Outcome of Pancreatic Cancer Surveillance Among High-Risk Individuals Tested for Germline Mutations in BRCA1 and BRCA2.

Author information

1
Department of Epidemiology & Biostatistics, Memorial Sloan Kettering Cancer Center, New York, New York. saldiac@mskcc.org.
2
Department of Epidemiology & Biostatistics, Memorial Sloan Kettering Cancer Center, New York, New York.
3
Department of Medicine, Memorial Sloan Kettering Cancer Center, New York, New York.
4
Department of Surgery, Memorial Sloan Kettering Cancer Center, New York, New York.
5
Department of Surgery, Duke University, Durham, North Carolina.

Abstract

Germline mutations in BRCA1/2 are risk factors for pancreatic ductal adenocarcinoma (PDAC). The aim of this study was to evaluate whether results of surveillance for PDAC in high risk individuals (HRI) differ between those with and without a pathogenic BRCA1/2 mutation. This prospective study was conducted within the Pancreatic Tumor Registry at a major cancer center. There were 83 HRIs with ≥1 first-degree relative with PDAC who underwent surveillance and testing for pathogenic germline mutations in BRCA1/2 A secondary analysis includes 18 HRIs with known mutations in BRCA1/2 but with weaker family history. HRIs were evaluated over time using magnetic resonance cholangiopancreatography (MRCP) and endoscopic ultrasound when indicated by MRCP findings. We reviewed imaging results, blinded to mutation status.
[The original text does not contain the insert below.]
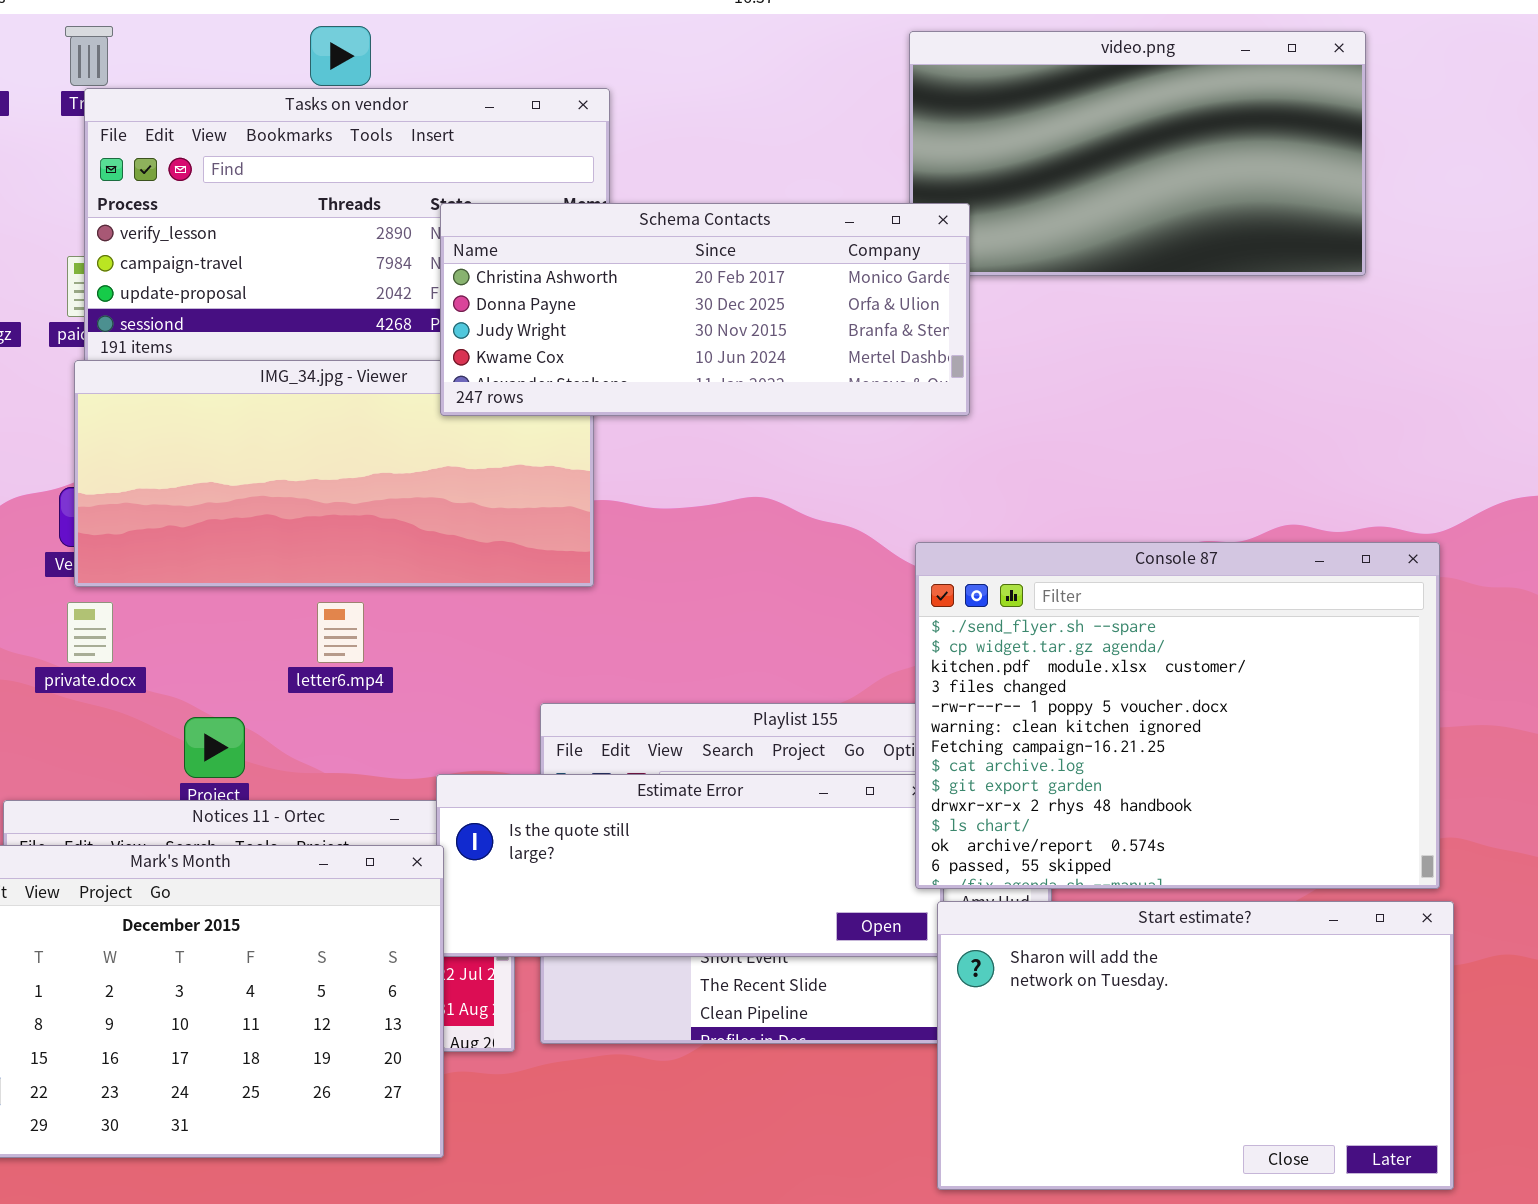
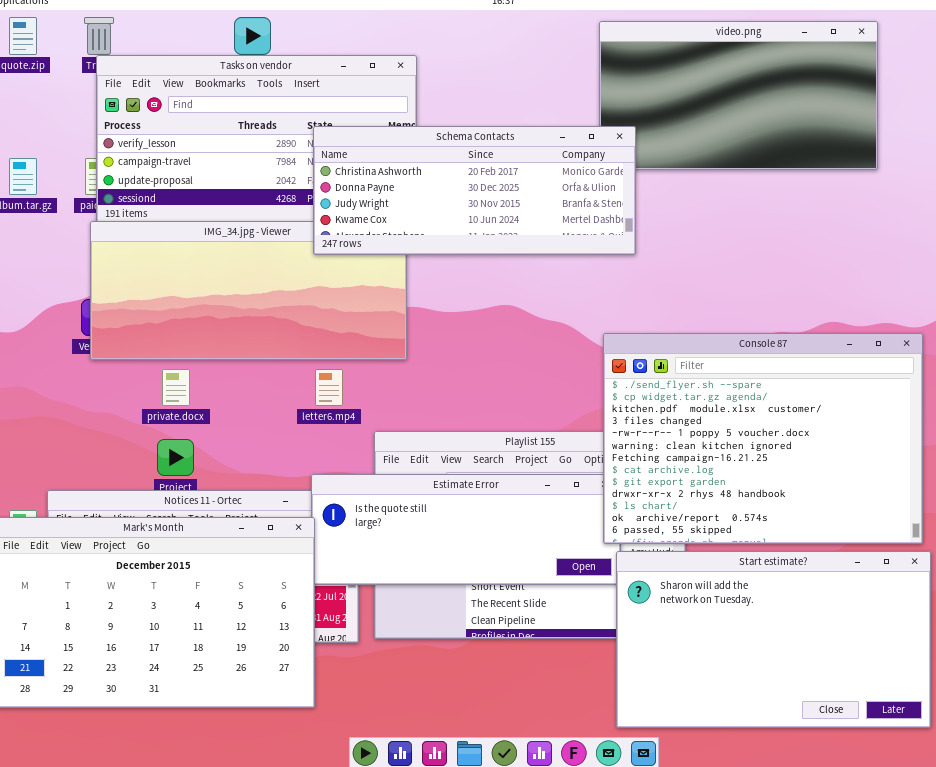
private.docx: [67,602,113,663] -> [162,369,190,406], moved
letter6.mp4: [317,602,364,663] -> [315,369,343,406], moved

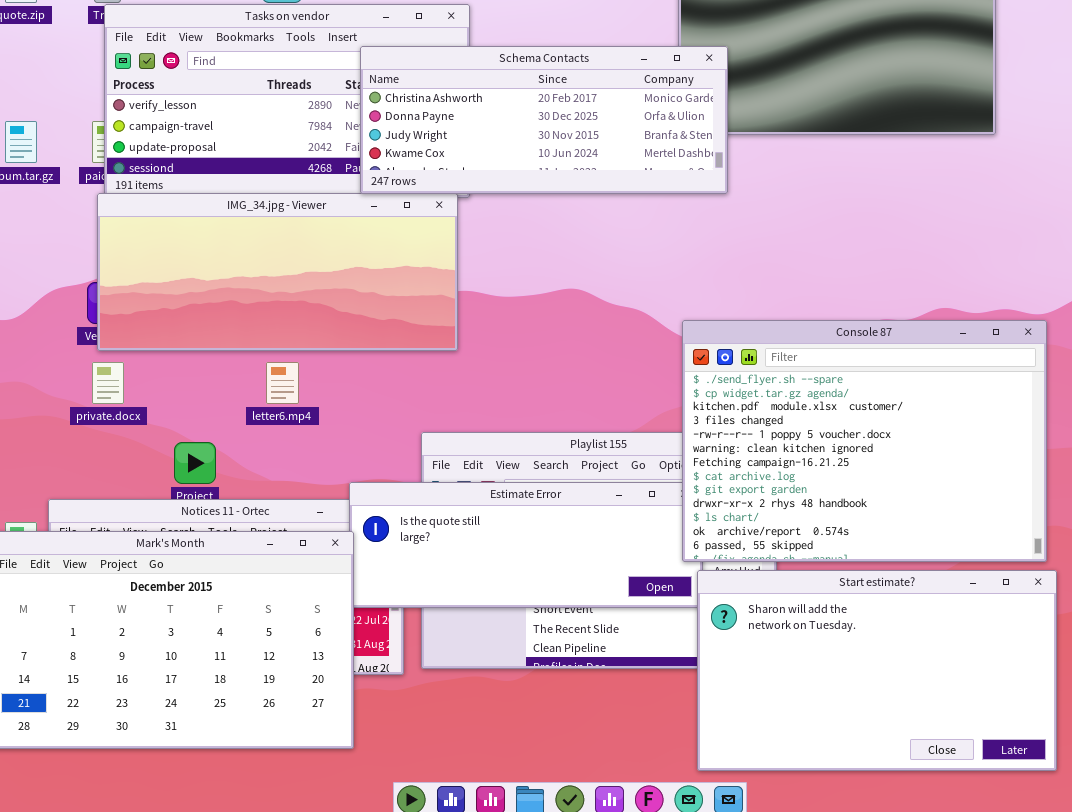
Schema Contacts: [313,126,636,255] -> [360,46,728,194], moved
private.docx: [162,369,190,406] -> [92,362,124,404], moved
letter6.mp4: [315,369,343,406] -> [266,362,299,404], moved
Demographic information was obtained from interviewer-administered questionnaires. The outcome was the proportion with any pancreatic abnormality identified at initial or follow-up surveillance. Among the 83 HRIs in the main analysis, 48 had a mutation in BRCA1/2 and 35 did not. Overall, 16 of 48 (33%) BRCA1/2-positive and 13 of 35 (37%) BRCA1/2-negative participants had pancreatic abnormalities on imaging; in each group, all but one finding was an intraductal papillary mucinous neoplasm. Among those with pathogenic mutations but weaker family history, results were similar: 7 of 18 (39%) with pancreatic abnormalities. Results of surveillance for pancreatic abnormalities on imaging are similar regardless of BRCA1/2 mutation status. While the results from this small study need confirmation in other studies, at present there does not appear to be increased yield from targeting individuals with BRCA1/2 mutations for surveillance.